Sgt. Xavier Elizondo and Officer David Salgado, both assigned to an Area Central gang team in the Ogden District on the West Side, were charged with one count of conspiracy to commit theft and one count of embezzlement. Salgado is also charged with making a false statement to the FBI.

Federal prosecutors allege the two “conspired to submit materially false information to state court judges to obtain search warrants that enabled them to enter various properties and seize cash and drugs,” according to a statement from the U.S. attorney’s office.

The feds allege the cops would share what they stole — including marijuana and PCP — with the informants who tipped them off in the first place.

In a message sent to his officers, Police Supt. Eddie Johnson called the announcement of the indictment “a difficult day.”

Johnson added that “these allegations are a disgrace to what I and all of you have dedicated our lives to and risk our lives for. These allegations undermine the sacred meaning of what it means to be a Chicago Police Officer and what our star that we proudly wear on our chest represents.”

U.S. Attorney John Lausch said Elizondo’s and Salgado’s alleged crimes amount to a betrayal.
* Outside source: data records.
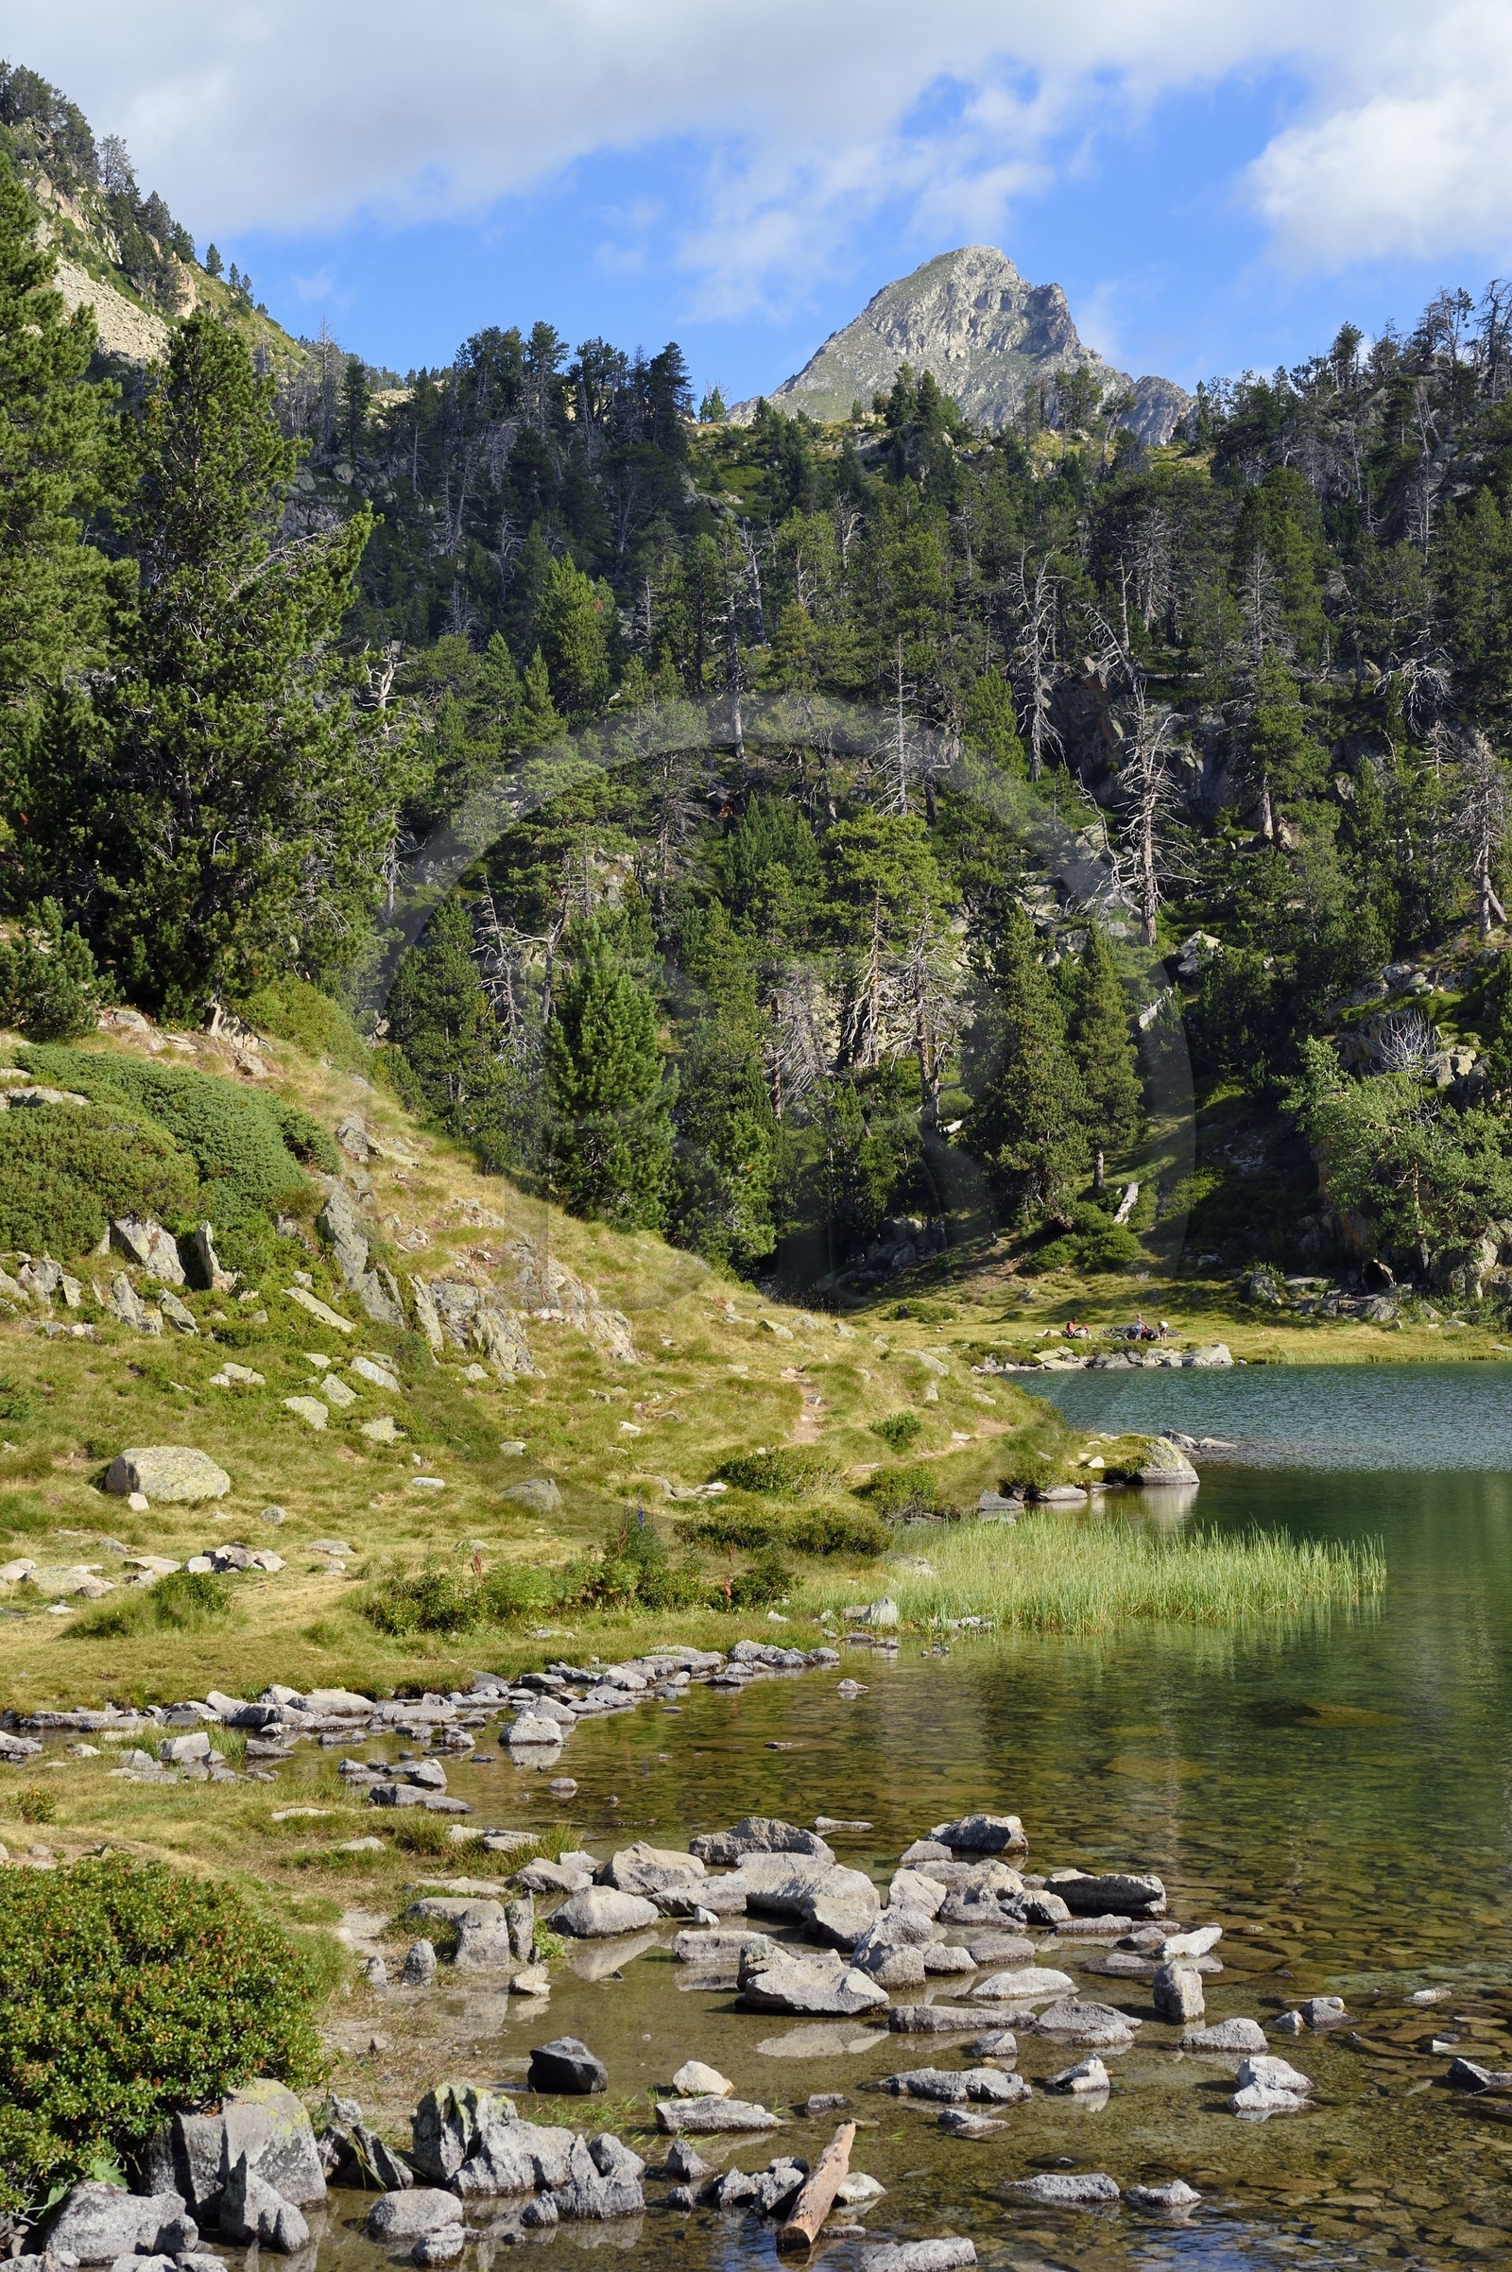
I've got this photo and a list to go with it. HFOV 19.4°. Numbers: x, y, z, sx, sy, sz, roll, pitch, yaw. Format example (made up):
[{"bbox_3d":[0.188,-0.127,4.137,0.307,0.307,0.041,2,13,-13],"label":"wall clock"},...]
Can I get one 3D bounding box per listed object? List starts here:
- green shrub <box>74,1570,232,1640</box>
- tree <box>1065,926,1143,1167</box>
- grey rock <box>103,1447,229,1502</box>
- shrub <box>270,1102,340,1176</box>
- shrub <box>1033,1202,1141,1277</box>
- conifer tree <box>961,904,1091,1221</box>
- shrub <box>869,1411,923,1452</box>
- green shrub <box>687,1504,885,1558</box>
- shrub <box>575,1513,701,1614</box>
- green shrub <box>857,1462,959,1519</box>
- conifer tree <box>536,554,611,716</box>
[{"bbox_3d":[-4.400,3.418,32.200,1.120,0.480,0.850,0,-2,0],"label":"green shrub"},{"bbox_3d":[17.533,-4.194,222.000,4.000,12.800,4.000,0,-2,0],"label":"tree"},{"bbox_3d":[-5.297,3.049,39.700,1.120,0.480,0.850,0,-2,0],"label":"grey rock"},{"bbox_3d":[-5.104,0.020,50.000,0.780,0.800,0.750,0,-2,0],"label":"shrub"},{"bbox_3d":[15.977,4.900,212.000,5.100,3.400,4.200,0,-2,0],"label":"shrub"},{"bbox_3d":[13.214,-3.445,217.000,6.100,15.800,5.700,0,-2,0],"label":"conifer tree"},{"bbox_3d":[1.921,4.038,60.500,0.750,0.550,0.650,0,-2,0],"label":"shrub"},{"bbox_3d":[0.430,5.634,63.000,2.800,0.700,1.600,0,-2,0],"label":"green shrub"},{"bbox_3d":[-1.451,5.260,54.300,1.600,1.170,1.300,0,-2,0],"label":"shrub"},{"bbox_3d":[1.876,4.380,54.600,1.250,0.680,1.000,0,-2,0],"label":"green shrub"},{"bbox_3d":[-12.834,-35.137,310.000,5.300,11.400,5.000,0,-2,0],"label":"conifer tree"}]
“When police officers fail to discharge their duties with honesty and integrity, they betray not only the citizens of Chicago, but their fellow officers who do their jobs the right way,” Lausch said in a statement.

Chicago Police spokesman Anthony Guglielmi said Elizondo and Salgado were among several officers stripped of their police powers last January as federal authorities were investigating several department members for allegedly ripping off drug dealers.

The department may now opt to place Elizondo and Salgado on no-pay status, Guglielmi said, but that can only happen after their initial court appearance.

Neither Salgado nor Elizondo could be reached for comment.

Elizondo, 45, was hired in May 1996. He received a merit promotion to sergeant in February 2014.

In his time with the department, he’s been the subject of at least 17 misconduct complaints, according to police records. None was sustained. Twelve of those were related to incidents on the West Side and several alleged an illegal search without an affidavit.

Elizondo, Salgado and several other officers were investigated by the police Internal Affairs Bureau for allegedly stealing $1,800, a retractable baton and two watches “without authorization and benefit of providing a receipt, during the execution of a search warrant” in July 2016, according to documents the Chicago Sun-Times obtained through a Freedom of Information request.

The person who lodged the complaint later told police “that he no longer wished to pursue the allegation” and the matter was closed.

In 2016, Elizondo was one of several Chicago Police officers sued by one of their own colleagues.

Officer Jaeho Jung alleged that he went to a sergeant in early 2015 about an officer who made false police reports, and another who refused to fire her weapon “when required to do so, in order to protect fellow officers.”

Elizondo allegedly told Jung that by reporting the misconduct, Jung now had a “brick” over him, implying he was “tarnished in the eyes of superior officers” and that it made him “a target for retaliation,” the suit alleged. It was dropped in 2017.

Elizondo and other officers were sued by a woman who alleged that in March 2015, they broke through the door of her home in the 1200 block of South Washtenaw, guns drawn, when her kids were present. She said they handcuffed her and insisted they had a warrant. She alleged that, “after terrorizing” her family and unlawfully searching her home, the officers acknowledged they had no warrant and left. The lawsuit also alleged that Elizondo came back and gave the woman $1,000 cash for “her troubles.” The case was settled in June 2016 for $40,000, according to city records.

Elizondo also faces a lawsuit involving a fatal police shooting on Christmas Day 2014. Terrance Gilbert, who was suicidal, was killed after he lunged at an officer and stabbed him several times in his Kevlar vest. Elizondo was on the scene and signed off on the report.

Salgado, 37, has had at least 11 misconduct complaints lodged against him since he was hired in August 2003. Only one complaint was sustained. It’s unclear what the allegations were in that case.

Records show Salgado was the subject of at least two investigations by the Internal Affairs Bureau, both stemming from searches. In November 2012, he and several other officers were accused of taking $400 during a search of a home. The allegation was deemed “unfounded.” The next year, Salgado and other officers were accused of entering a home without a warrant. They were exonerated then, too.

Salgado has also been sued.

In 2009, he was one of more than a dozen officers sued for allegedly beating a man running after a vehicle that had just sideswiped his own car in Little Village. In 2012, the city approved a $125,000 settlement.

In 2014, he and another officer were sued by a man who claimed false arrest by the two officers on the West Side. Verdell McClain said the officers had no cause to search him and his vehicle. Police said they found drugs and a gun in his car. McClain’s lawsuit was put on hold as the criminal case was pending against him. Earlier this year, he pleaded guilty and was sentenced to four years in prison with credit for 514 days served in the Cook County Jail.

In 2017, Salgado was among five officers sued by a man who alleged false arrest on gun charges on the West Side. He was also one of five officers sued last year for allegedly arresting a man on bogus drug possession charges, again on the West Side. Those cases are pending.

The charges against Elizondo and Salgado come as the department grapples with a damning report by the Justice Department, which early last year said officers in Chicago engage in a pattern of abusing citizens’ rights. Johnson recently announced a series of coming reforms, including more training and more supervisors, to deal with those criticisms.

Scandals involving cops ripping off drug dealers are nothing new. Among the most infamous cases in recent years was the 2006 investigation of Officer Jerome Finnigan’s robbery crew. He and 10 other cops were convicted in connection with crimes they committed while they were members of the department’s now-defunct Special Operations Section.